● **Description of the task**
Where does the string "notre" appear? Copy every line of the entries below that holds it.
Extracted records below:
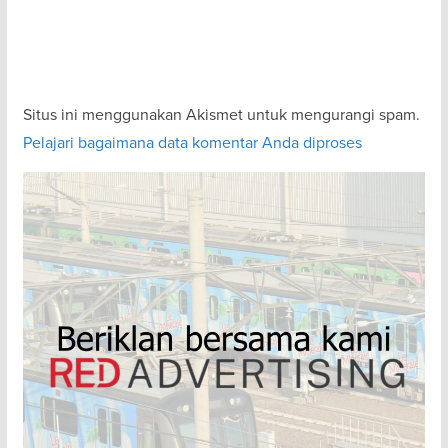
Situs ini menggunakan Akismet untuk mengurangi spam.
Pelajari bagaimana data komentar Anda diproses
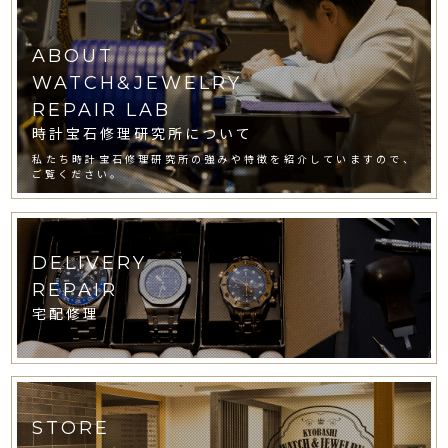
ABOUT
WATCH&JEWELRY
REPAIR LAB
時計宝石修理研究所について
私たち時計宝石修理研究所の強みや特徴を紹介していますので、
ご覧ください。
DELIVERY
REPAIR
宅配修理
STORE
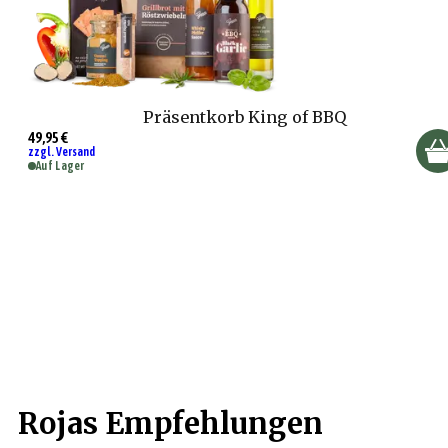
Präsentkorb King of BBQ
49,95 €
zzgl. Versand
Auf Lager
Rojas Empfehlungen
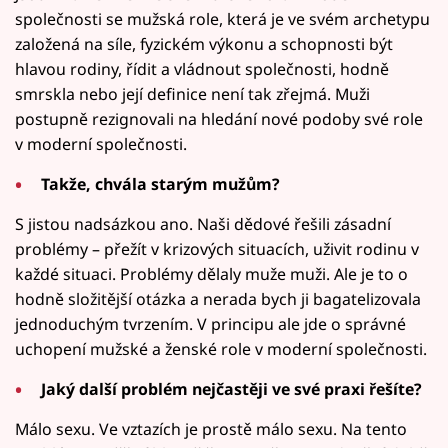
společnosti se mužská role, která je ve svém archetypu
založená na síle, fyzickém výkonu a schopnosti být
hlavou rodiny, řídit a vládnout společnosti, hodně
smrskla nebo její definice není tak zřejmá. Muži
postupně rezignovali na hledání nové podoby své role
v moderní společnosti.
Takže, chvála starým mužům?
S jistou nadsázkou ano. Naši dědové řešili zásadní
problémy – přežít v krizových situacích, uživit rodinu v
každé situaci. Problémy dělaly muže muži. Ale je to o
hodně složitější otázka a nerada bych ji bagatelizovala
jednoduchým tvrzením. V principu ale jde o správné
uchopení mužské a ženské role v moderní společnosti.
Jaký další problém nejčastěji ve své praxi řešíte?
Málo sexu. Ve vztazích je prostě málo sexu. Na tento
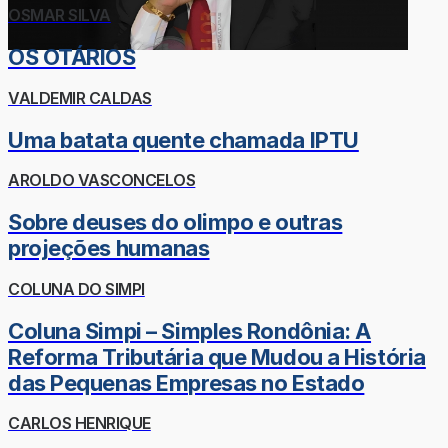
OSMAR SILVA
OS OTÁRIOS
VALDEMIR CALDAS
Uma batata quente chamada IPTU
AROLDO VASCONCELOS
Sobre deuses do olimpo e outras
projeções humanas
COLUNA DO SIMPI
Coluna Simpi – Simples Rondônia: A
Reforma Tributária que Mudou a História
das Pequenas Empresas no Estado
CARLOS HENRIQUE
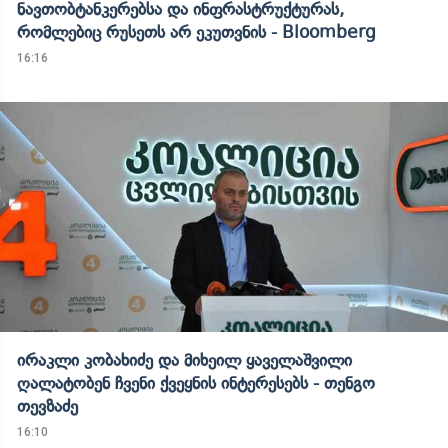
ნავთობტანკერებსა და ინფრასტრუქტურას,
რომლებიც რუსეთს არ ეკუთვნის - Bloomberg
16:16
ირაკლი კობახიძე და მიხეილ ყაველაშვილი
ღალატობენ ჩვენი ქვეყნის ინტერესებს - თენგო
თევზაძე
16:10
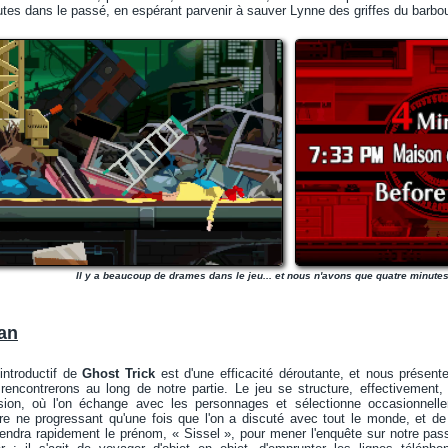
tes dans le passé, en espérant parvenir à sauver Lynne des griffes du barbou
Il y a beaucoup de drames dans le jeu... et nous n'avons que quatre minutes 
san
introductif de
Ghost Trick
est d'une efficacité déroutante, et nous présent
encontrerons au long de notre partie. Le jeu se structure, effectivement
sion, où l'on échange avec les personnages et sélectionne occasionnell
toire ne progressant qu'une fois que l'on a discuté avec tout le monde, et de 
prendra rapidement le prénom, « Sissel », pour mener l'enquête sur notre pas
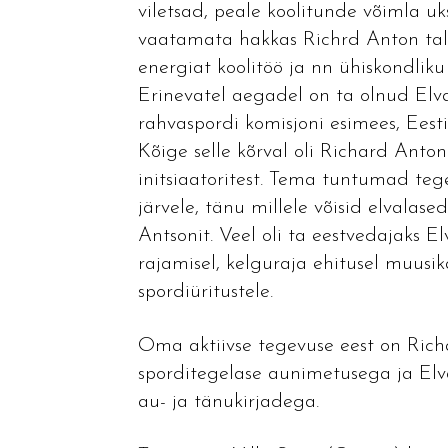
viletsad, peale koolitunde võimla uks 
vaatamata hakkas Richrd Anton tal
energiat koolitöö ja nn ühiskondliku 
Erinevatel aegadel on ta olnud Elva
rahvaspordi komisjoni esimees, Eest
Kõige selle kõrval oli Richard Anton
initsiaatoritest. Tema tuntumad teg
järvele, tänu millele võisid elvalas
Antsonit. Veel oli ta eestvedajaks El
rajamisel, kelguraja ehitusel muusik
spordiüritustele.
Oma aktiivse tegevuse eest on Ric
sporditegelase aunimetusega ja Elv
au- ja tänukirjadega.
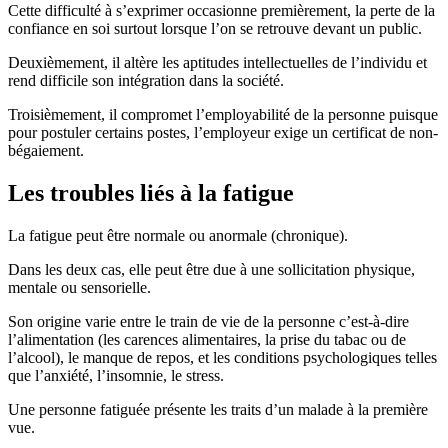
Cette difficulté à s’exprimer occasionne premièrement, la perte de la
confiance en soi surtout lorsque l’on se retrouve devant un public.
Deuxièmement, il altère les aptitudes intellectuelles de l’individu et
rend difficile son intégration dans la société.
Troisièmement, il compromet l’employabilité de la personne puisque
pour postuler certains postes, l’employeur exige un certificat de non-
bégaiement.
Les troubles liés à la fatigue
La fatigue peut être normale ou anormale (chronique).
Dans les deux cas, elle peut être due à une sollicitation physique,
mentale ou sensorielle.
Son origine varie entre le train de vie de la personne c’est-à-dire
l’alimentation (les carences alimentaires, la prise du tabac ou de
l’alcool), le manque de repos, et les conditions psychologiques telles
que l’anxiété, l’insomnie, le stress.
Une personne fatiguée présente les traits d’un malade à la première
vue.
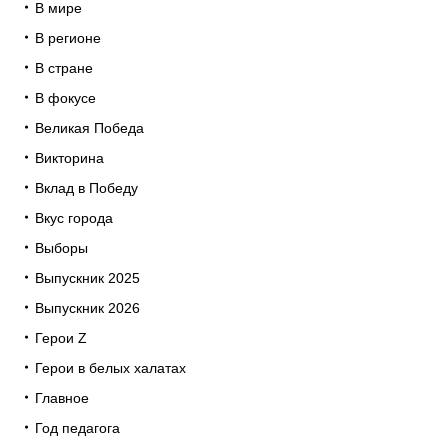
В мире
В регионе
В стране
В фокусе
Великая Победа
Викторина
Вклад в Победу
Вкус города
Выборы
Выпускник 2025
Выпускник 2026
Герои Z
Герои в белых халатах
Главное
Год педагога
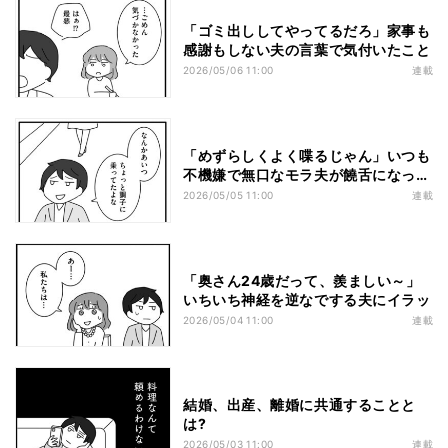
「ゴミ出ししてやってるだろ」家事も
感謝もしない夫の言葉で気付いたこと
2026/05/06 11:00
連載
「めずらしくよく喋るじゃん」いつも
不機嫌で無口なモラ夫が饒舌になった
理由とは?
2026/05/05 11:00
連載
「奥さん24歳だって、羨ましい～」
いちいち神経を逆なでする夫にイラッ
2026/05/04 11:00
連載
結婚、出産、離婚に共通することと
は?
2026/05/03 11:00
連載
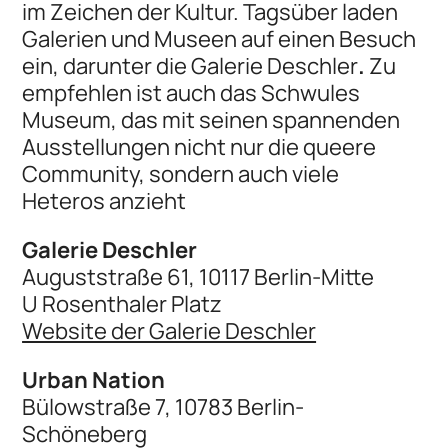
im Zeichen der Kultur. Tagsüber laden
Galerien und Museen auf einen Besuch
ein, darunter die Galerie Deschler
.
Zu
empfehlen ist auch das Schwules
Museum, das mit seinen spannenden
Ausstellungen nicht nur die queere
Community, sondern auch viele
Heteros anzieht
Galerie Deschler
Auguststraße 61, 10117 Berlin-Mitte
U Rosenthaler Platz
Website der Galerie Deschler
Urban Nation
Bülowstraße 7, 10783 Berlin-
Schöneberg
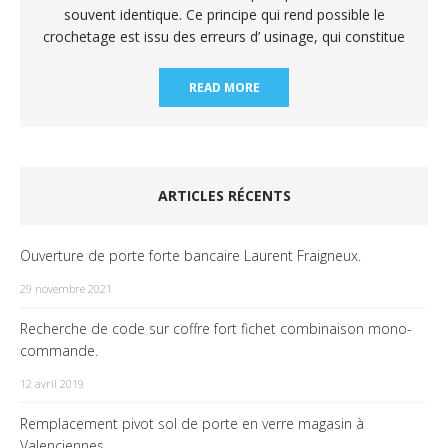
souvent identique. Ce principe qui rend possible le
crochetage est issu des erreurs d’ usinage, qui constitue
READ MORE
ARTICLES RÉCENTS
Ouverture de porte forte bancaire Laurent Fraigneux.
29 novembre 2021
Recherche de code sur coffre fort fichet combinaison mono-
commande.
12 avril 2019
Remplacement pivot sol de porte en verre magasin à
Valenciennes.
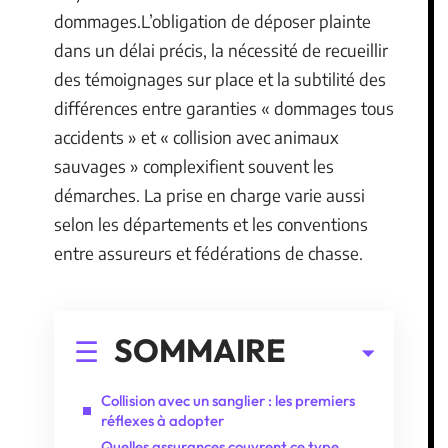
dommages.L’obligation de déposer plainte
dans un délai précis, la nécessité de recueillir
des témoignages sur place et la subtilité des
différences entre garanties « dommages tous
accidents » et « collision avec animaux
sauvages » complexifient souvent les
démarches. La prise en charge varie aussi
selon les départements et les conventions
entre assureurs et fédérations de chasse.
SOMMAIRE
Collision avec un sanglier : les premiers
réflexes à adopter
Quelles assurances couvrent ce type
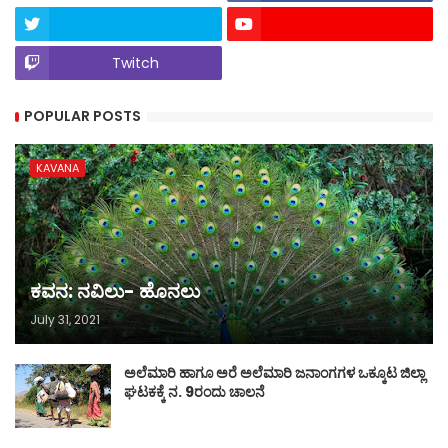
Twitch
POPULAR POSTS
KAVANA
ಕವನ: ನವಿಲು- ಹೊನಲು
July 31, 2021
ಅಲೆಮಾರಿ ಹಾಗೂ ಅರೆ ಅಲೆಮಾರಿ ಜನಾಂಗಗಳ ಒಕ್ಕೂಟ ಜಿಲ್ಲಾ
ಘಟಕಕ್ಕೆ ನ. 9ರಂದು ಚಾಲನೆ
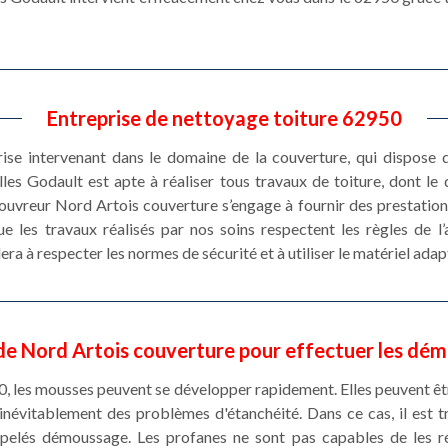
Entreprise de nettoyage toiture 62950
se intervenant dans le domaine de la couverture, qui dispose d
es Godault est apte à réaliser tous travaux de toiture, dont le 
Couvreur Nord Artois couverture s’engage à fournir des prestations
 les travaux réalisés par nos soins respectent les règles de l’a
ra à respecter les normes de sécurité et à utiliser le matériel adap
e Nord Artois couverture pour effectuer les dém
, les mousses peuvent se développer rapidement. Elles peuvent êt
inévitablement des problèmes d'étanchéité. Dans ce cas, il est 
ppelés démoussage. Les profanes ne sont pas capables de les réa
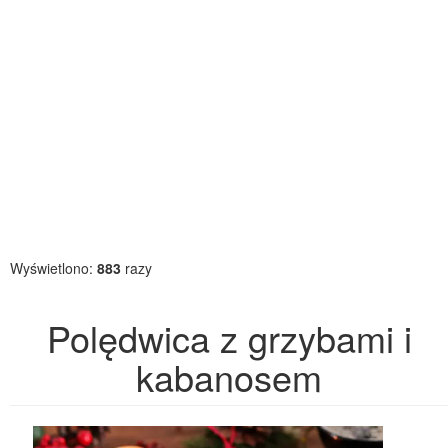
Wyświetlono:
883
razy
Polędwica z grzybami i
kabanosem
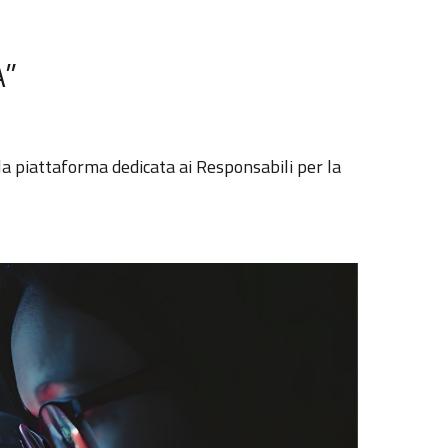
A”
la piattaforma dedicata ai Responsabili per la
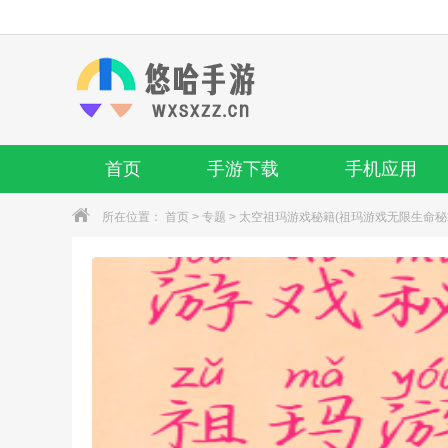
首页
手游下载
手机应用
所在位置：
首页
>
专题
> 太空祖玛游戏秘籍(祖玛游戏无限生命秘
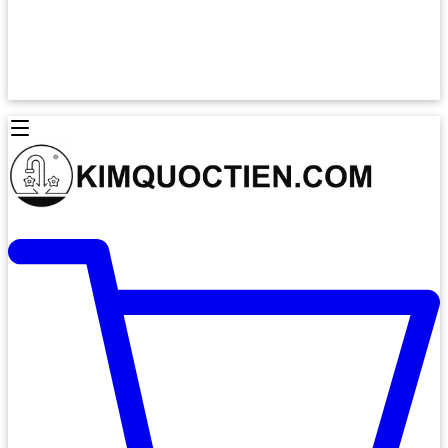
Lò Nướng Âm Tủ
Lò Nướng Bosch
Lò Nướng Độc lập
Lò Nướng Hafele
Thiết Bị Vệ Sinh
Máy Hút Mùi
Thiết Bị Vệ Sinh INAX
Máy Hút Khử Mùi Classic
Thiết Bị Vệ Sinh TOTO
Máy Hút Khử Mùi Đảo
Thiết Bị Vệ Sinh Cotto
Máy Hút Mùi Áp Tường
Thiết Bị Vệ Sinh CAESAR
Máy Hút Mùi Âm Trần
Thiết Bị Vệ Sinh American Standard
Máy Rửa Chén Bát
Thiết Bị Vệ Sinh BELLO
Máy Rửa Chén Âm Toàn Phần
Thiết Bị Vệ Sinh VIGLACERA
Máy Rửa Chén Bát 12 Bộ
Thiết Bị Vệ Sinh THIÊN THANH
Máy Rửa Chén Bát Bán Âm
Thiết Bị Bếp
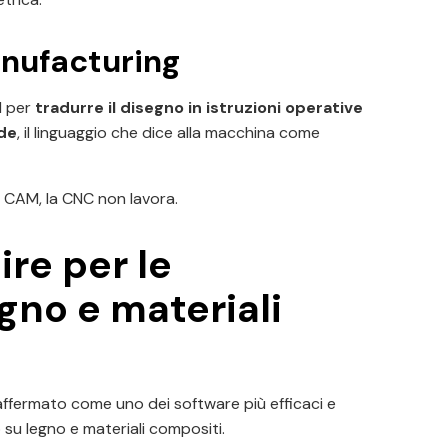
nufacturing
M per
tradurre il disegno in istruzioni operative
de
, il linguaggio che dice alla macchina come
a CAM, la CNC non lavora.
re per le
gno e materiali
affermato come uno dei software più efficaci e
 su legno e materiali compositi.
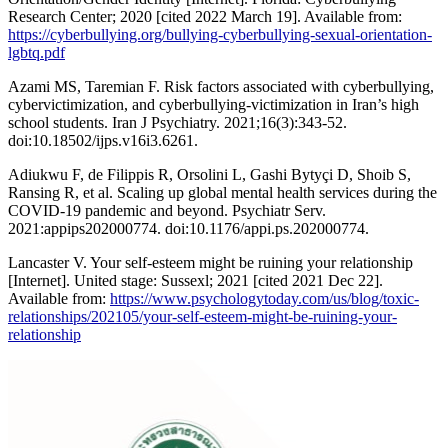
Research Center; 2020 [cited 2022 March 19]. Available from:
https://cyberbullying.org/bullying-cyberbullying-sexual-orientation-
lgbtq.pdf
Azami MS, Taremian F. Risk factors associated with cyberbullying,
cybervictimization, and cyberbullying-victimization in Iran’s high
school students. Iran J Psychiatry. 2021;16(3):343-52.
doi:10.18502/ijps.v16i3.6261.
Adiukwu F, de Filippis R, Orsolini L, Gashi Bytyçi D, Shoib S,
Ransing R, et al. Scaling up global mental health services during the
COVID-19 pandemic and beyond. Psychiatr Serv.
2021:appips202000774. doi:10.1176/appi.ps.202000774.
Lancaster V. Your self-esteem might be ruining your relationship
[Internet]. United stage: Sussexl; 2021 [cited 2021 Dec 22].
Available from:
https://www.psychologytoday.com/us/blog/toxic-
relationships/202105/your-self-esteem-might-be-ruining-your-
relationship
End of Extracted records.
● **Task solution**
encontrerons au long de notre partie. Le jeu se structure, effectivement
prendra rapidement le prénom, « Sissel », pour mener l'enquête sur notre pas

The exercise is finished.